And thank you.
So, some things:
- Children, while from you, are not of you*.
- Many (most? (all?)) of them will take diametric opinions from you precisely because they are your opinions.
- Because of #2, merely “telling” them will not work. Can, in fact, lead to the opposite behavior.
- To counter #3, you have to live the life. And you have to make them participate.
Saying that the lack of experience is of no consequence because you can merely “tell” the kids the lesson ignores (or is oblivious to) the many complexities which arise in a parent-child relationship. They will fight your lessons because they can fight their lessons.
My daughter - smart, beautiful, popular, just would not comb her hair regardless of how much we begged, pleaded, insisted, demanded, paid for, yelled, etc. This went on for 2, 3 years, from about 7-9 years of age or so. I quit early, realizing this was a point with her and there wasn’t anything I was going to do (and, honestly, she looked kind of cute in her hippy-curly long hair), but her mom… her mom just fought with her like Betty Draper fighting with Sally about posture. And I told Laura to stop it, saying “Here’s what’s going to happen - she’s going to be at school and some kid will say something so cutting, or the wrong kid will laugh about her hair. And Sophia will come home, head straight to the bathroom, and spend the rest of the night working on her hair, and this will never be an issue again.”

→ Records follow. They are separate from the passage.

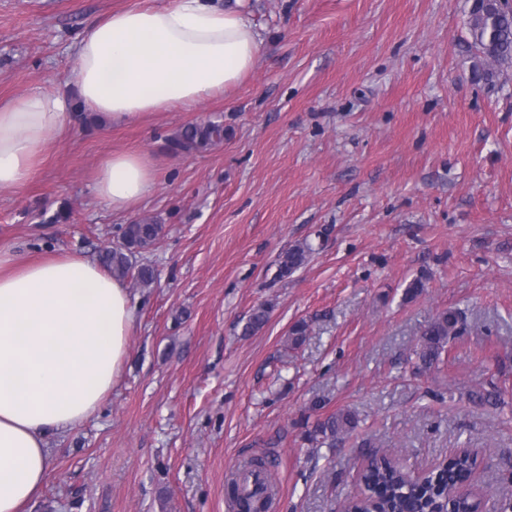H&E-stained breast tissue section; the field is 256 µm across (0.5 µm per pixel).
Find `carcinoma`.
Wrapping results in <instances>:
<instances>
[{
	"instance_id": "1",
	"label": "carcinoma",
	"mask_w": 512,
	"mask_h": 512,
	"mask_svg": "<svg viewBox=\"0 0 512 512\" xmlns=\"http://www.w3.org/2000/svg\"><path fill=\"white\" fill-rule=\"evenodd\" d=\"M472 35L475 62L473 75L486 82L497 77V67L512 65V11L498 0H481L472 5L468 20ZM224 141V125L208 122L182 128L172 141L174 149L185 153L200 152ZM162 226L148 222H134L126 226L122 245L105 249L101 260L113 276L132 277L148 287L155 280V270L149 264L133 266L132 250L154 244ZM311 252L307 244H295L282 251L277 260L278 276L286 277L303 266ZM269 307L254 308L248 316L243 332L253 333L268 320ZM466 331L459 311L442 310L421 331L416 356L424 371L439 367L448 343ZM358 427V418L350 410L333 413L306 427L304 439L311 444L333 448ZM475 460L467 451L454 454L421 478L409 476L403 469L383 461L361 473V496L347 501L345 512H434L446 508L448 512H474L478 503L472 493L457 491L459 483L467 480Z\"/></svg>"
}]
</instances>
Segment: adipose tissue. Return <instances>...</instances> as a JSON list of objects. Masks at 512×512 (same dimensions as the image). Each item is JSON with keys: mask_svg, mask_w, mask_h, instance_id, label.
<instances>
[{"mask_svg": "<svg viewBox=\"0 0 512 512\" xmlns=\"http://www.w3.org/2000/svg\"><path fill=\"white\" fill-rule=\"evenodd\" d=\"M262 41L239 0H168L116 10L77 44L78 98L32 90L0 107V189H23L77 112L106 124L190 110L252 69ZM156 185L149 158L113 153L95 190L115 212ZM136 327L129 289L72 253L27 263L0 249V512H22L49 479V438L86 421L117 382Z\"/></svg>", "mask_w": 512, "mask_h": 512, "instance_id": "ef3b65f1", "label": "adipose tissue"}]
</instances>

And it literally went down just like that: We picked her up from school, she’s all quiet and moody, goes straight into the bathroom and comes out later with her hair all brushed out (bye-bye Sophia’s “Stevie Nicks” phase
), mutters “don’t ask”.
So experience matters. Merely telling your children can be counter-productive as they may reject the lesson solely because it came from you. And you would only know this though, you know, experience**.
*Yes, adoptions, marrying into children, etc. I didn’t want to destroy the line, dammit!
** Or an amazing memory and a capacity for self-reflection 97% of people don’t bother to use (on themselves, at least.)